Imagine an Anaconda that's swallowed some enormous deer that it now needs to digest. It goes off into the weeds and lies low for a while.
Over the last two years Congress has done more in the way of economic regulation than it had in decades. In many cases, we have no idea how these new laws will work in practice. We know there will be unintended consequences, we just don't know what they'll be.
This is the case for Congress to step back and do very little in the way of new economic regulation while the government and the economy digests the changes of the last 2 years. Repeal stuff that we know or learn doesn't work, when politically possible, but certainly the new House GOP majority needs to keep saying no to new regulations of business.
Dave Hoffman makes this point quite well at Conglomerate. Money quote:
I'd advise permitting the status quo to ferment for a little while, and see what bubbles up. We just had a “do something” congress”. I am myself still trying to figure out what the 111th Congress did to innovation and entrepreneurship. Will health care portability enable more small business risk-taking, or will regulatory costs bury main street? Does Dodd-Frank’s anti-systemic risk and derivative trading apparatus meaningfully increase liquidity and/or transparency, or does it simply drive bad actors into tighter tangles & more shadowy corners.
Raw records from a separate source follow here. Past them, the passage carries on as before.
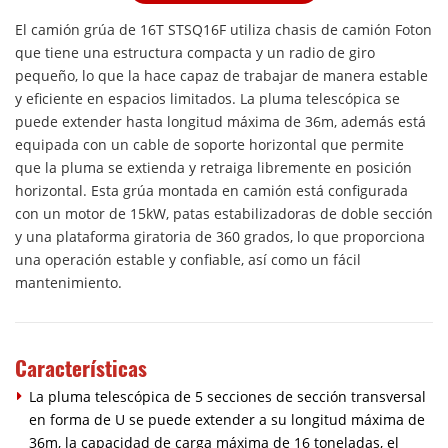
El camión grúa de 16T STSQ16F utiliza chasis de camión Foton
que tiene una estructura compacta y un radio de giro
pequeño, lo que la hace capaz de trabajar de manera estable
y eficiente en espacios limitados. La pluma telescópica se
puede extender hasta longitud máxima de 36m, además está
equipada con un cable de soporte horizontal que permite
que la pluma se extienda y retraiga libremente en posición
horizontal. Esta grúa montada en camión está configurada
con un motor de 15kW, patas estabilizadoras de doble sección
y una plataforma giratoria de 360 grados, lo que proporciona
una operación estable y confiable, así como un fácil
mantenimiento.
Características
La pluma telescópica de 5 secciones de sección transversal
en forma de U se puede extender a su longitud máxima de
36m, la capacidad de carga máxima de 16 toneladas, el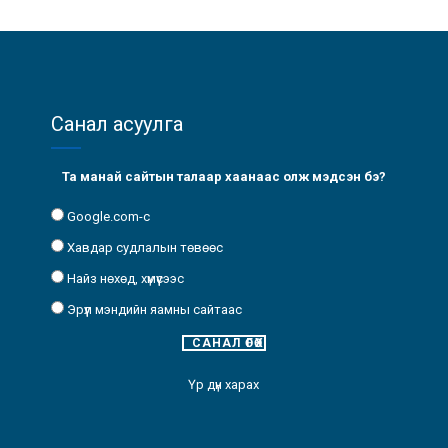
Санал асуулга
Та манай сайтын талаар хаанаас олж мэдсэн бэ?
Google.com-с
Хавдар судлалын төвөөс
Найз нөхөд, хүмүүсээс
Эрүүл мэндийн яамны сайтаас
Үр дүн харах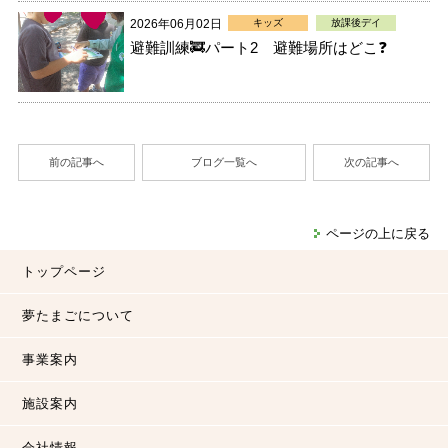
2026年06月02日
キッズ
放課後デイ
避難訓練🚒パート2 避難場所はどこ❓
前の記事へ
ブログ一覧へ
次の記事へ
ページの上に戻る
トップページ
夢たまごについて
事業案内
施設案内
会社情報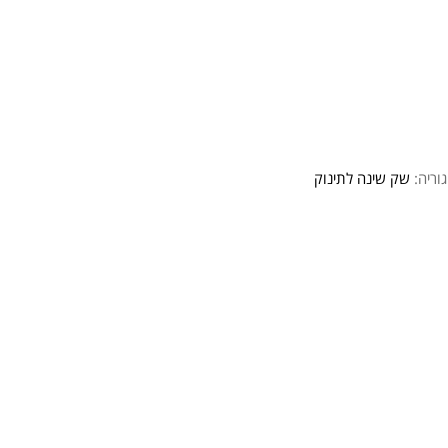
וריה:
שק שינה לתינוק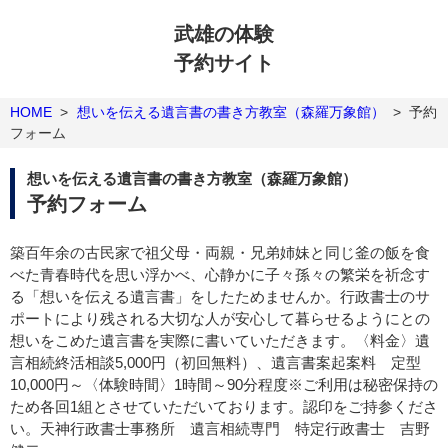
武雄の体験
予約サイト
HOME
>
想いを伝える遺言書の書き方教室（森羅万象館）
>
予約
フォーム
想いを伝える遺言書の書き方教室（森羅万象館）
予約フォーム
築百年余の古民家で祖父母・両親・兄弟姉妹と同じ釜の飯を食
べた青春時代を思い浮かべ、心静かに子々孫々の繁栄を祈念す
る「想いを伝える遺言書」をしたためませんか。行政書士のサ
ポートにより残される大切な人が安心して暮らせるようにとの
想いをこめた遺言書を実際に書いていただきます。〈料金〉遺
言相続終活相談5,000円（初回無料）、遺言書案起案料 定型
10,000円～〈体験時間〉1時間～90分程度※ご利用は秘密保持の
ため各回1組とさせていただいております。認印をご持参くださ
い。天神行政書士事務所 遺言相続専門 特定行政書士 吉野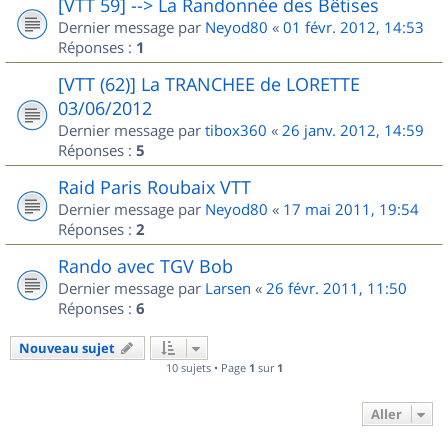
[VTT 59] --> La Randonnée des Bêtises
Dernier message par
Neyod80
«
01 févr. 2012, 14:53
Réponses :
1
[VTT (62)] La TRANCHEE de LORETTE
03/06/2012
Dernier message par
tibox360
«
26 janv. 2012, 14:59
Réponses :
5
Raid Paris Roubaix VTT
Dernier message par
Neyod80
«
17 mai 2011, 19:54
Réponses :
2
Rando avec TGV Bob
Dernier message par
Larsen
«
26 févr. 2011, 11:50
Réponses :
6
Nouveau sujet
10 sujets • Page
1
sur
1
Aller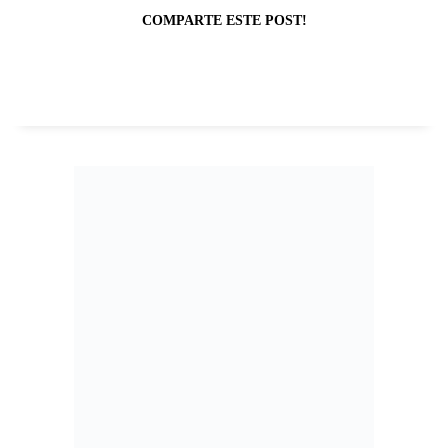
COMPARTE ESTE POST!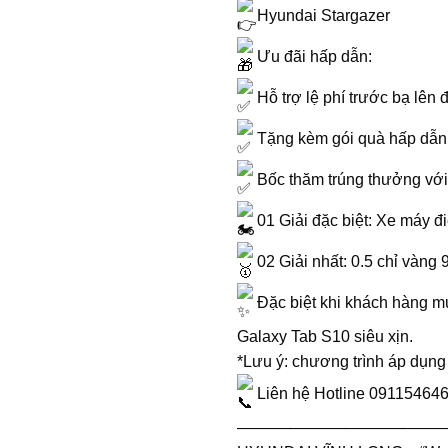
Hyundai Stargazer
Ưu đãi hấp dẫn:
Hỗ trợ lệ phí trước bạ lên
Tặng kèm gói quà hấp dẫn 
Bốc thăm trúng thưởng với
01 Giải đặc biệt: Xe máy đ
02 Giải nhất: 0.5 chỉ vàng 
Đặc biệt khi khách hàng mu
Galaxy Tab S10 siêu xịn.
*Lưu ý: chương trình áp dụng
Liên hệ Hotline 0911546464
———–———–———–——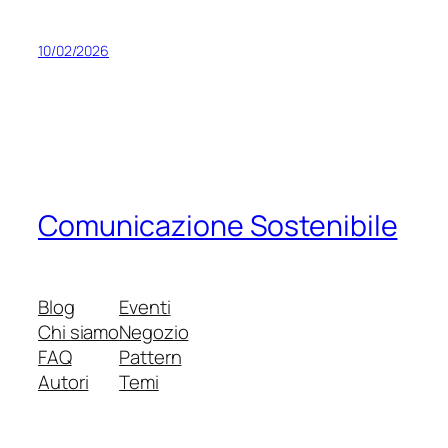
10/02/2026
Comunicazione Sostenibile
Blog
Eventi
Chi siamo
Negozio
FAQ
Pattern
Autori
Temi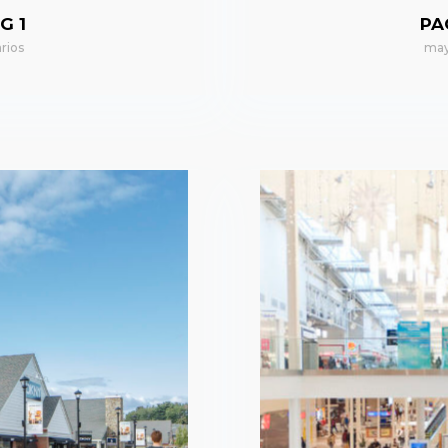
G 1
PA
rios
may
It seems obviously true to me – as my former colleague Jonathan Lipson observes here - that very little of Dodd-Frank was empirically tested before its adoption. Similarly, although health care economics & behavior is a deep and richly mined field, HCR itself is already creating unanticipated effects as the market & consumers react to the unfolding of the State’s new & multi-tentacled regulatory arms. I believe, moreover, that early reactions to previous reform efforts (like SOX) appeared to be wildly overstated on both sides of the academic aisle. It strikes me what business really need over the next two years is certainty. This (nothing more but nothing less) are the rules of the game you will play under. Good or bad, we're sticking with it for a while to see what happens. Take regulatory change off of the table: grapple with your own competitive demons.